Тонкое ее лицо перекосилось, и она зарыдала в узел. Мы были на дворе, никто не видел. У меня тоже задрожали губы, и я не сказал ни слова. Она встряхнулась, ласково заморгала, словно ей стало стыдно. Хотела улыбнуться… побежала.
Нет, умер. Красавец, умер. Конечно, он был красавец! Солдат-гвардеец. И его не любила Паша?… Но почему так плачет? Не пойти ли и мне в часовню?… А сердцем думал: «Пусть они будут вместе, в духовной связи…» И еще думал сердцем: «Любила Паша!…» И стало мне грустно-грустно.
Встретила тетя Маша:
– Ну что, несчастный? Ну, слава Богу, что выдержал. Все мы сбились, а ты еще тут томишься…
– Тетя!… – воскликнул я, – лучше бы все мы умерли!… Да что же это?\
Я помню только, как она подняла руку с тремя перстами, и лицо ее стало страшным… Я помню, как отдалось где-то: «Да что же это?!» – каким-то визгливым криком, – моим криком? – и заглушилось шумом, словно забило ливнем.

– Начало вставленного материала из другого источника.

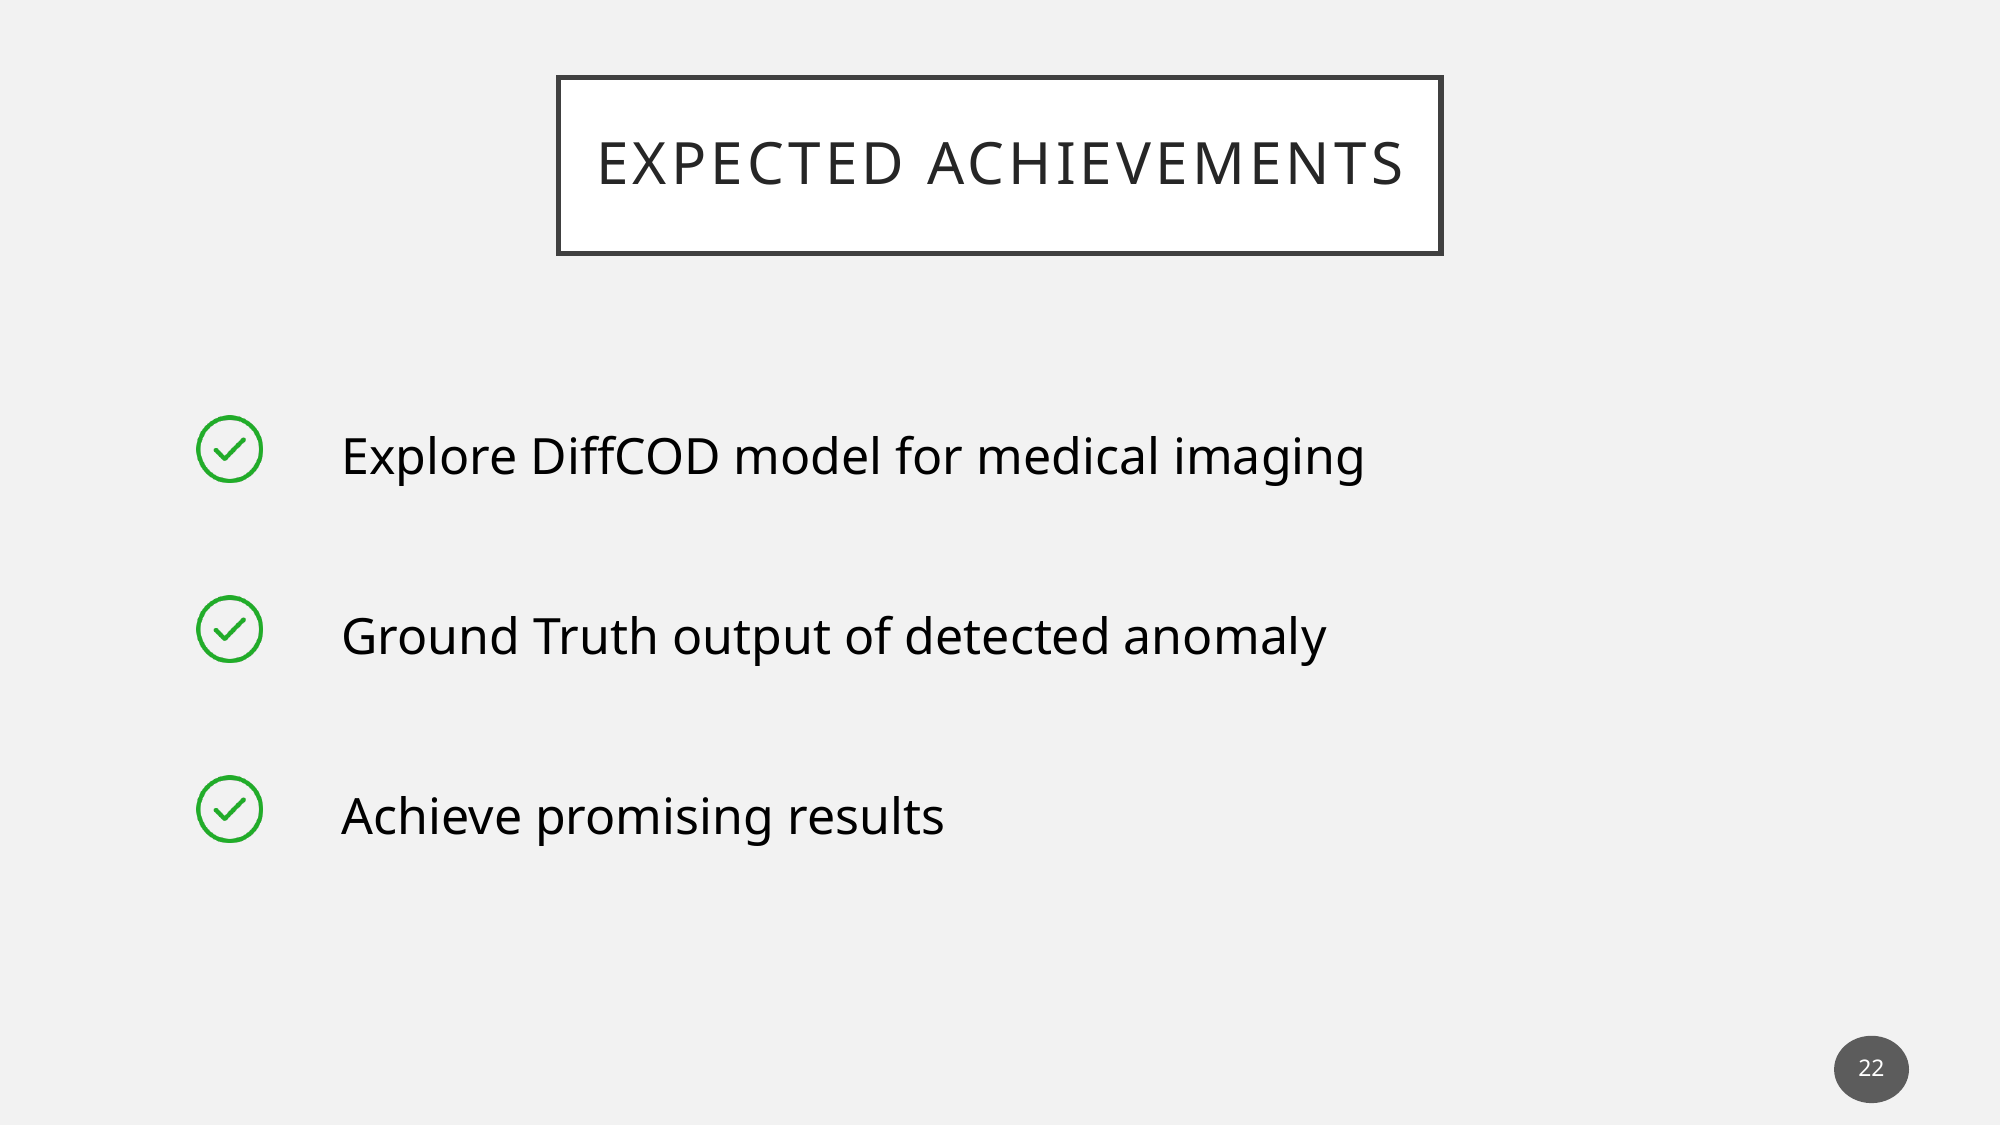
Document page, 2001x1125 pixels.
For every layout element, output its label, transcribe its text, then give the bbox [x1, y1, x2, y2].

text_box Explore DiffCOD model for medical imaging Ground Truth output of detected anomaly Achieve promising results [326, 416, 1408, 852]
title EXPECTED ACHIEVEMENTS [556, 75, 1444, 256]
slide_number 22 [1834, 1035, 1910, 1104]
picture [196, 595, 263, 663]
picture [196, 415, 263, 483]
picture [196, 775, 263, 843]
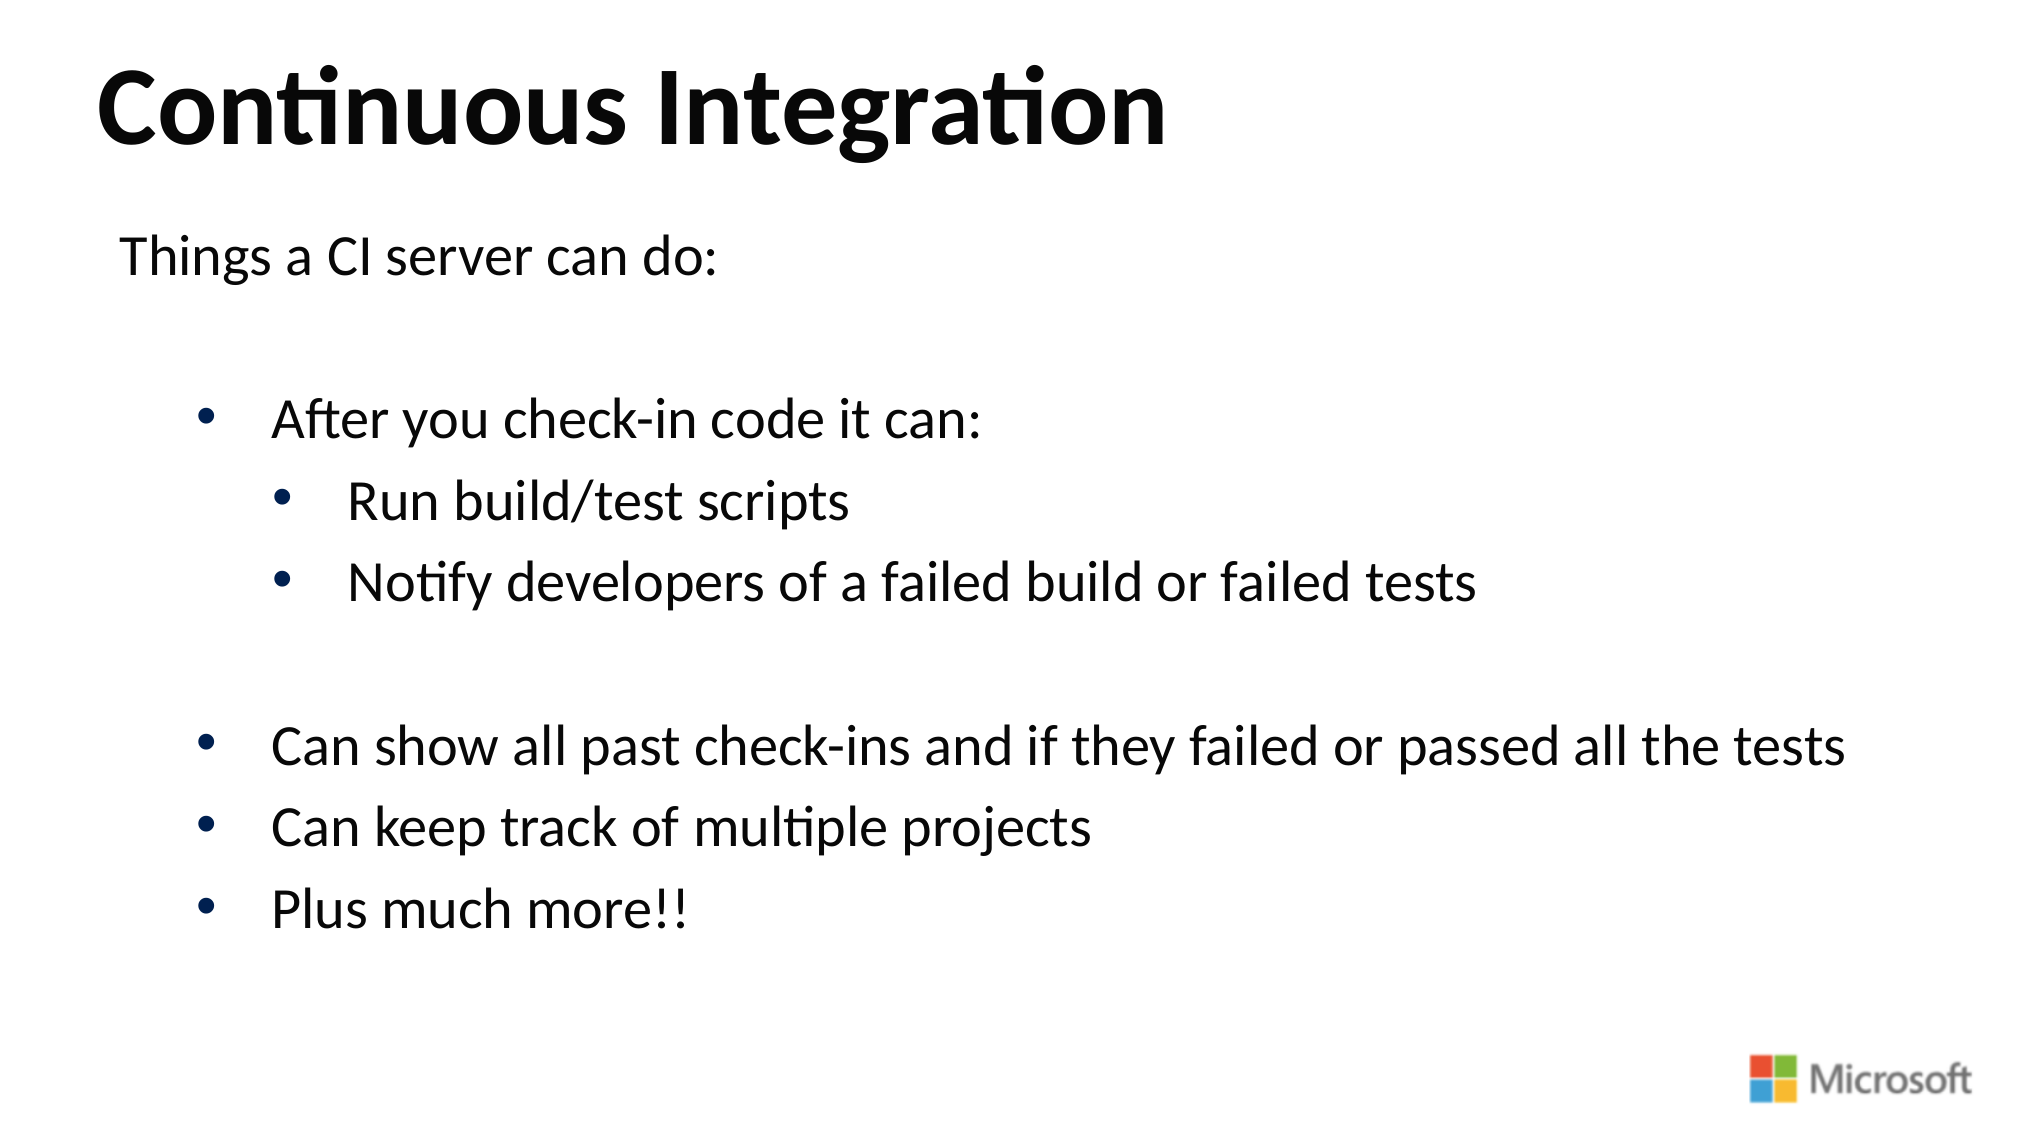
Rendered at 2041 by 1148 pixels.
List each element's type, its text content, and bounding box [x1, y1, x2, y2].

picture [1722, 1022, 1990, 1121]
text_box Continuous Integration [82, 40, 2034, 210]
text_box Things a CI server can do: After you check-in code it can: Run build/test scripts Notify developers of a failed build or failed tests Can show all past check-ins and if they failed or passed all the tests Can keep track of multiple projects Plus much more!! [94, 209, 1935, 974]
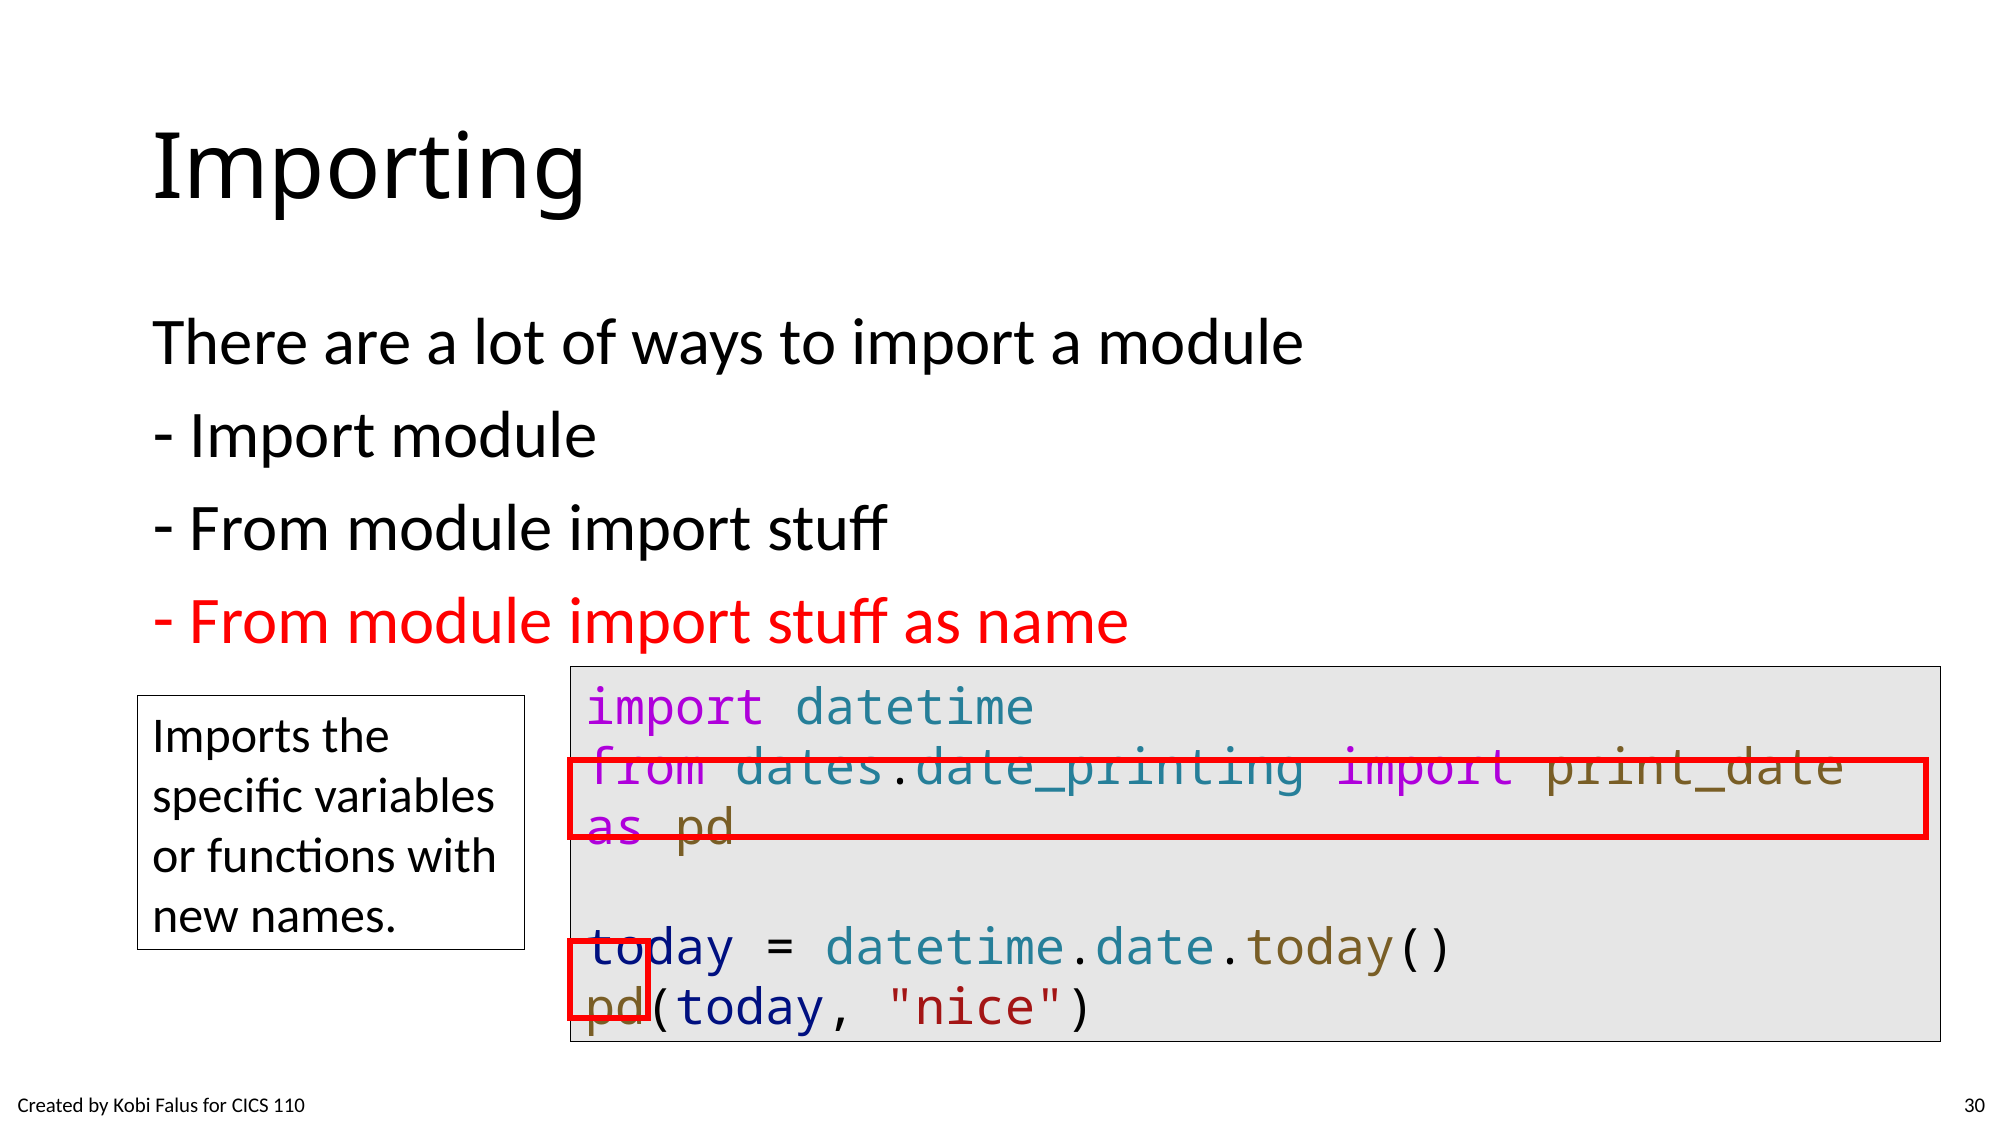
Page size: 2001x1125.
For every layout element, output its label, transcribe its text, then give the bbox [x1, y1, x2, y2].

text_box [569, 759, 1927, 838]
text_box import datetime from dates.date_printing import print_date as pd today = datetime.date.today() pd(today, "nice") [570, 666, 1941, 1042]
title Importing [137, 59, 1863, 278]
text_box [569, 940, 649, 1019]
list There are a lot of ways to import a module Import module From module import stuff From module import stuff as name [137, 299, 1863, 1014]
text_box Imports the specific variables or functions with new names. [137, 695, 525, 950]
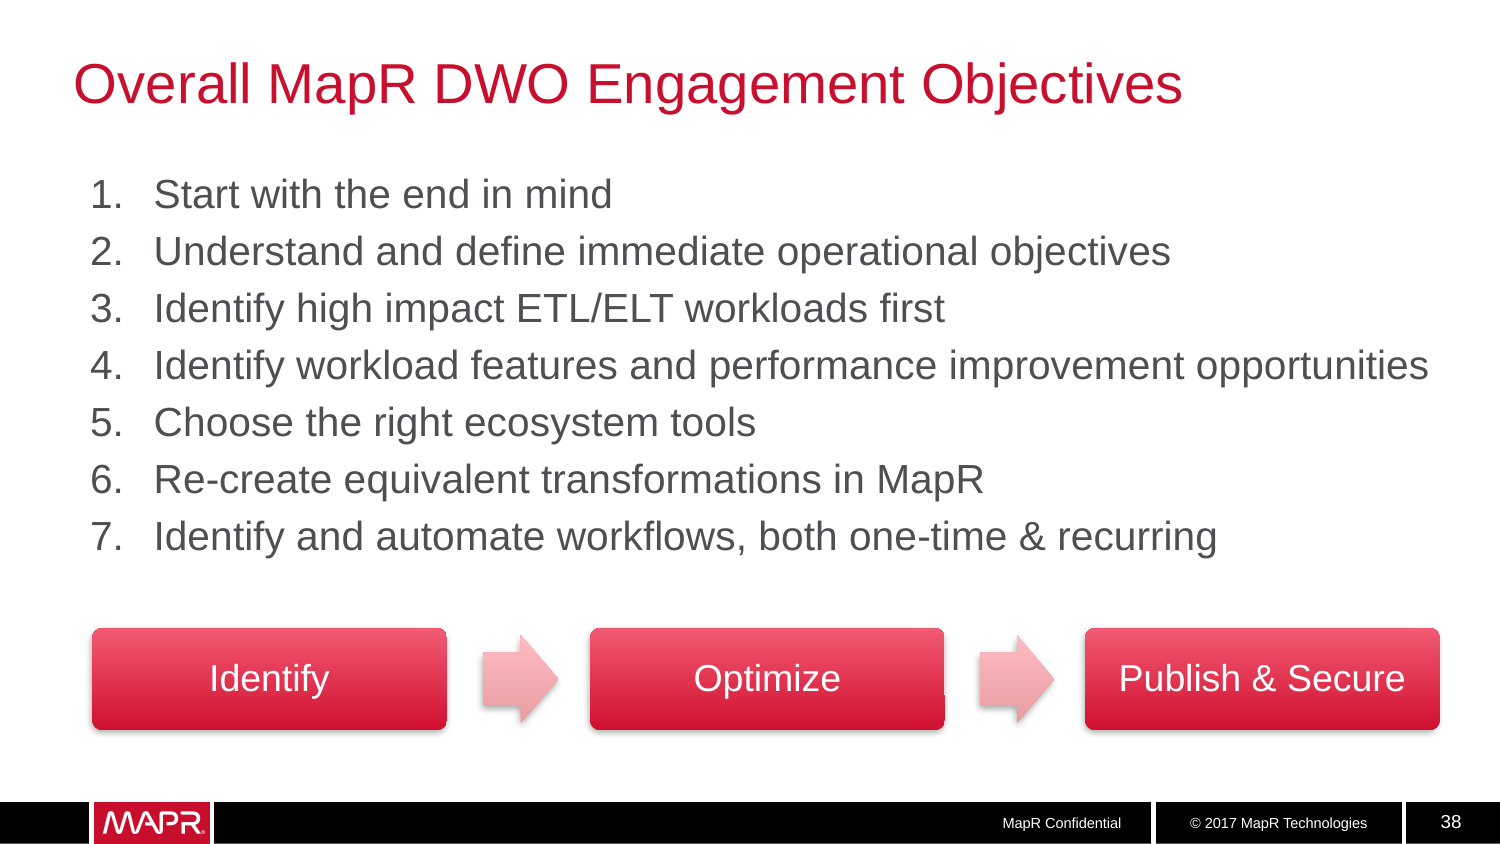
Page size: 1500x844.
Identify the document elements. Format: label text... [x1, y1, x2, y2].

picture [94, 802, 210, 844]
list Start with the end in mind Understand and define immediate operational objectives Identify high impact ETL/ELT workloads first Identify workload features and performance improvement opportunities Choose the right ecosystem tools Re-create equivalent transformations in MapR Identify and automate workflows, both one-time & recurring [75, 159, 1449, 750]
title Overall MapR DWO Engagement Objectives [58, 24, 1409, 139]
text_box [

Я лежал на своей постели. Пахло эфирным спиртом. По носу стекала капля, щекотала. Я понял, что на лбу у меня компрессик, и мешает смотреть бахромка. Я понял, что я о чем-то думал и спорил с кем-то. Кто-то, с кем я горячо спорил, ушел за занавеску, усмехнувшись. И так и не ответил!… Я помнил, что он не мог ответить… Я убедил его, но он не хотел сознаться. Не мог сознаться, что я убедил его. А я убедил его и спросил: «За что же… это?!» И Паша когда-то говорила: «За что?!» И он не должен был сказать: «Ни за что, а… так, просто…» Через мешавшую мне бахромку я увидал икону. «За что?» – спросил я ее глазами. Богоматерь, лик ее грустно смотрит на что-то книзу… Не на что-то, а на него. И я улыбнулся сердцем. Она сказала – за что!… Да это же и я думал, и это я сам ушел за занавеску. Потому что мне стало страшно. Не «ни за что», и не «так, просто», а – за что-то, за грех, за неправду, за ложь, за прелюбодеяние, за корысть, за… все! И вот, Богоматерь знает. И я знаю… Но и все же знают! Но почему же – все так? И всегда будет – так?… Рок?… Но тогда – для чего же Рок?…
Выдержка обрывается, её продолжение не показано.